» Problems and tasks:
(A) In the rideshare forum thread, what date appears beside the username R3drang3r?
(B) Write a continuation of the rideshare forum thread that picks up after its last line.

I'll debate this with you when you learn how to form proper sentences.


----------



## SuperDumped (Sep 6, 2019)

ariel5466 said:


> I'll debate this with you when you learn how to form proper sentences.


no debate & the opinions of children(if you drive x pool you are a child hence the childrechildrens wages) dont concern me, 1 handed typing on a software key board usually between bowl hits for entertainment while bored, when up starts paying me for proper sentence structure, grammar & punkchuation ill consider it, plus usually when a grammar nazi has nothing better to do it means they have no valid counter point its omg uz stoopid when the point should be grasped i aint mad at cha


----------



## Lessthanminimum (Nov 5, 2017)

SuperDumped said:


> no debate & the opinions of children(if you drive x pool you are a child hence the childrechildrens wages) dont concern me, 1 handed typing on a software key board usually between bowl hits for entertainment while bored, when up starts paying me for proper sentence structure, grammar & punkchuation ill consider it, plus usually when a grammar nazi has nothing better to do it means they have no valid counter point its omg uz stoopid when the point should be grasped i aint mad at cha


Oh you mean "&764'+ $:;675_'ghjthjk.


----------



## R3drang3r (Feb 16, 2019)

ariel5466 said:


> If they actually were making out in the car, then yeah, I could see any driver having an issue with that, gay or straight. But a simple kiss on the cheek? Would you mind so much if it was a woman kissing a man on the cheek?
> 
> All that being said, the woman in the video should've gotten out of the car and dealt with it later.

Collected data entries:
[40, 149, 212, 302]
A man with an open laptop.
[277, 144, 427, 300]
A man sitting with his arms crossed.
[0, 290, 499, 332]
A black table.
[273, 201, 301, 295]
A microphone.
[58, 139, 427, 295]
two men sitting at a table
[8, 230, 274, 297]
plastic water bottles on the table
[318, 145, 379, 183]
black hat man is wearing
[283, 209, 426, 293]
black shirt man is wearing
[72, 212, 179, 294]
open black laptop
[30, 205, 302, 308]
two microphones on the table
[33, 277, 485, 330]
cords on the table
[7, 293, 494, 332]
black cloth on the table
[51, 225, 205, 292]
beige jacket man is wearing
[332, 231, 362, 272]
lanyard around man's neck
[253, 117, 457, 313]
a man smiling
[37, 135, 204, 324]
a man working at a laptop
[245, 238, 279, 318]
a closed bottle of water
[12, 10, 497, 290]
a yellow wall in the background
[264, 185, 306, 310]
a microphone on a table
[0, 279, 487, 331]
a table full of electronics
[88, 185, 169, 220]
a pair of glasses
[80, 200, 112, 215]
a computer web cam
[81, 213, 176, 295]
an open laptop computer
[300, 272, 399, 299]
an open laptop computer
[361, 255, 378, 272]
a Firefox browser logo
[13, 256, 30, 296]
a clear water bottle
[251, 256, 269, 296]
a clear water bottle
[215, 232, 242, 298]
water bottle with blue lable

» Answers per task:
(A) Feb 16, 2019

(B)
Kissing, making out, I don't have an issue with it. I'd rather have two people in love than a couple of obnoxious entitled Pax.


----------



## Gone_in_60_seconds (Jan 21, 2018)

RightTurnOnRed said:


> Kristin Michele and Jenn Mangan were in an Uber on their way to a Zac Brown Band concert in Camden on Friday night when Michele leaned over and gave Mangan a kiss on the cheek, they said.
> The driver then immediately told the women to get out of the car, Michele said.
> 
> https://www.nj.com/camden/2019/09/u...-gay-couple-out-because-theyre-gay-video.html


Camden is a bad area. I would never pick up pax there. Very risky. Like Paterson and Newark, NJ.


----------



## UberBastid (Oct 1, 2016)

rkozy said:


> If you believe in America, and you believe in freedom from government telling you what to do, then you don't believe in a government that can pick who you can (or cannot) love.


... or who you have to ride with in your car ...


----------



## rkozy (Apr 5, 2019)

UberBastid said:


> ... or who you have to ride with in your car ...


In the 1950s, some lunch counters were uncomfortable with black people eating at their establishments. This seems very much like that.


----------



## UberBastid (Oct 1, 2016)

rkozy said:


> In the 1950s, some lunch counters were uncomfortable with black people eating at their establishments. This seems very much like that.


Yea, it is similar. 
It is, or should be illegal.

But, is the lunch counter at the Rexall store the same as my dining room table?
I guess if I offer it to the public ... it is.

So ... sure, I'll give you that argument.


----------



## rkozy (Apr 5, 2019)

SuperDumped said:


> i dont want to see it & you're disrespecting me in my property its distracting which is dangerous act like a civilized adult that can control themselves,


There aren't laws against holding hands or kissing in public. It's not dangerous or uncivilized. If two consenting adults kissing in public causes you distress, that is a clear sign you might require psychological help.



UberBastid said:


> But, is the lunch counter at the Rexall store the same as my dining room table?
> I guess if I offer it to the public ... it is.


Your car is operating on public highways for a business that serves the public.

The dining room table analogy fails on that point.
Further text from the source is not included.